**AUSGEWÄHLTER AUSZUG:**
§

Imre Kertécs’ KZ-Roman: Schicksallosigkeit als Chiffre

Wir schreiben das Jahr 1944. Der Untergang Hitlers und seines Reiches zeichnet sich ab. Hitlers Schergen nehmen einen direkteren Zugriff auf das verbündete Ungarn: dadurch droht nun auch der jüdischen Bevölkerung Ungarns die Vernichtung. Das sind die Rahmenbedingungen für Kertécs’ Roman, den er ausdrücklich nicht als Autobiographie eingestuft wissen will.

Zum Roman: Györgi Köves, das erzählende Ich des Romans, wird im Sommer ’44 auf der Straße zusammen mit anderen Jungen aufgegriffen. Anfangs will er diesem Vorgang noch den Schein von Normalität geben. Der festnehmende Polizist hat für den Jungen – Kertécs und sein Alter Ego wurden mit 14 verhaftet – eher wohlwollende Züge. Erst als der Marsch aller festgesetzten Jugendlichen und Erwachsenen in eine Ziegelei erfolgt, wird der Zwangscharakter der Unternehmung und die Bedrohung deutlich.

§

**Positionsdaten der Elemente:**
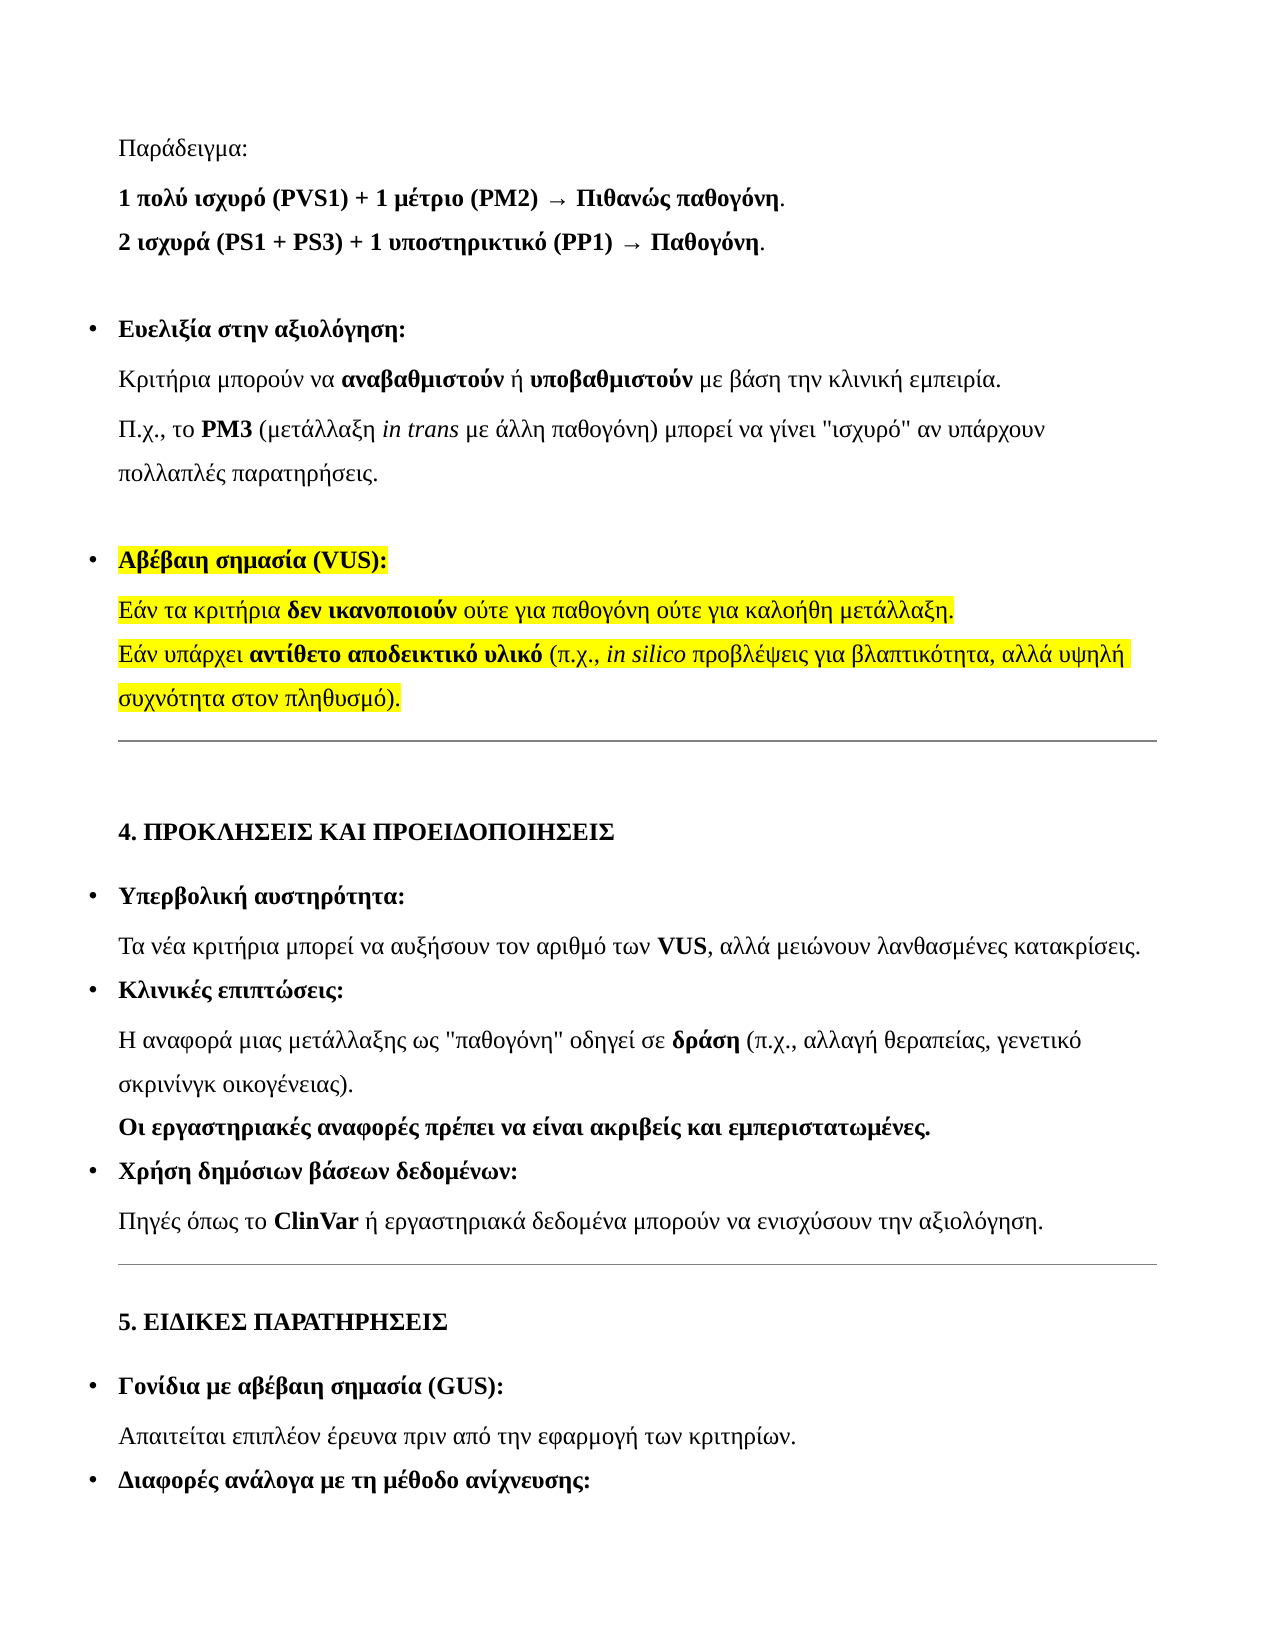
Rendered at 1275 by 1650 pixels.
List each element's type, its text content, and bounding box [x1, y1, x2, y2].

list Πηγές όπως το ClinVar ή εργαστηριακά δεδομένα μπορούν να ενισχύσουν την αξιολόγηση. [118, 1191, 1157, 1235]
list Τα νέα κριτήρια μπορεί να αυξήσουν τον αριθμό των VUS, αλλά μειώνουν λανθασμένες κατακρίσεις. [118, 916, 1157, 960]
list Εάν υπάρχει αντίθετο αποδεικτικό υλικό (π.χ., in silico προβλέψεις για βλαπτικότητα, αλλά υψηλή συχνότητα στον πληθυσμό). [118, 624, 1157, 712]
list Κλινικές επιπτώσεις: [118, 960, 1157, 1004]
list Π.χ., το PM3 (μετάλλαξη in trans με άλλη παθογόνη) μπορεί να γίνει "ισχυρό" αν υπάρχουν πολλαπλές παρατηρήσεις. [118, 399, 1157, 487]
list Αβέβαιη σημασία (VUS): [118, 531, 1157, 574]
subtitle 5. ΕΙΔΙΚΕΣ ΠΑΡΑΤΗΡΗΣΕΙΣ [118, 1292, 1157, 1336]
list Διαφορές ανάλογα με τη μέθοδο ανίχνευσης: [118, 1450, 1157, 1494]
list Ευελιξία στην αξιολόγηση: [118, 299, 1157, 343]
list Εάν τα κριτήρια δεν ικανοποιούν ούτε για παθογόνη ούτε για καλοήθη μετάλλαξη. [118, 581, 1157, 624]
list 2 ισχυρά (PS1 + PS3) + 1 υποστηρικτικό (PP1) → Παθογόνη. [118, 212, 1157, 256]
list 1 πολύ ισχυρό (PVS1) + 1 μέτριο (PM2) → Πιθανώς παθογόνη. [118, 168, 1157, 212]
list Οι εργαστηριακές αναφορές πρέπει να είναι ακριβείς και εμπεριστατωμένες. [118, 1097, 1157, 1141]
subtitle 4. ΠΡΟΚΛΗΣΕΙΣ ΚΑΙ ΠΡΟΕΙΔΟΠΟΙΗΣΕΙΣ [118, 802, 1157, 846]
list Κριτήρια μπορούν να αναβαθμιστούν ή υποβαθμιστούν με βάση την κλινική εμπειρία. [118, 349, 1157, 393]
list Απαιτείται επιπλέον έρευνα πριν από την εφαρμογή των κριτηρίων. [118, 1406, 1157, 1450]
list Παράδειγμα: [118, 118, 1157, 162]
list Η αναφορά μιας μετάλλαξης ως "παθογόνη" οδηγεί σε δράση (π.χ., αλλαγή θεραπείας, γενετικό σκρινίνγκ οικογένειας). [118, 1010, 1157, 1097]
list Γονίδια με αβέβαιη σημασία (GUS): [118, 1356, 1157, 1400]
list Χρήση δημόσιων βάσεων δεδομένων: [118, 1141, 1157, 1185]
list Υπερβολική αυστηρότητα: [118, 866, 1157, 910]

§

**AUFGABE:**
Führe bitte den Text über Kertécs’ KZ-Roman nach seinem letzten Satz weiter. Die Datensätze spielen hierfür keine Rolle.

**ERGEBNIS:**
Kertécs bleibt aber durchgängig bei der Perspektive des mit 14 Jahren noch naiven Jungen. Keine nachträgliche Reflektion bewertet aus der Rückschau die sich immer weiter zuspitzenden Ereignisse.

Das Erzähler-Ich meldet sich freiwillig für ein entferntes Arbeitskommando, da es darin eher Chancen sieht und seinen Wert durch seine Arbeit beweisen will. Der Bahntransport dorthin erfolgt jedoch nach Auschwitz und dem Leser stockt erst einmal das Herz. In den Augen des Jungen erscheint Auschwitz als wohlgeordnetes und „sauberes“ Lager. Seiner Jugend verdankt er jedoch, dass er in ein Arbeitslager weitergeleitet wird (Gleina bei Zeitz) und nicht das Schicksal der vielen Ermordeten teilt. Außerdem hat er mehr als einmal die Zauberformel Seschzaijn zugeraunt bekommen. Er soll sich als 16jähriger ausgeben, um der Vernichtungsmaschine zu entkommen. Auschwitz und die anderen Lager, die der Ich-Erzähler durchläuft, zwingen ihn fortgesetzt, sich mit seiner Rolle als Jude auseinander zu setzen. Ein weiteres konstantes Thema: Geborgenheit und ein Minimum an Austausch mit seinen Leidensgenossen zu finden, die ihm aber immer wieder durch die Willkür des KZ-Apparates abhanden kommen.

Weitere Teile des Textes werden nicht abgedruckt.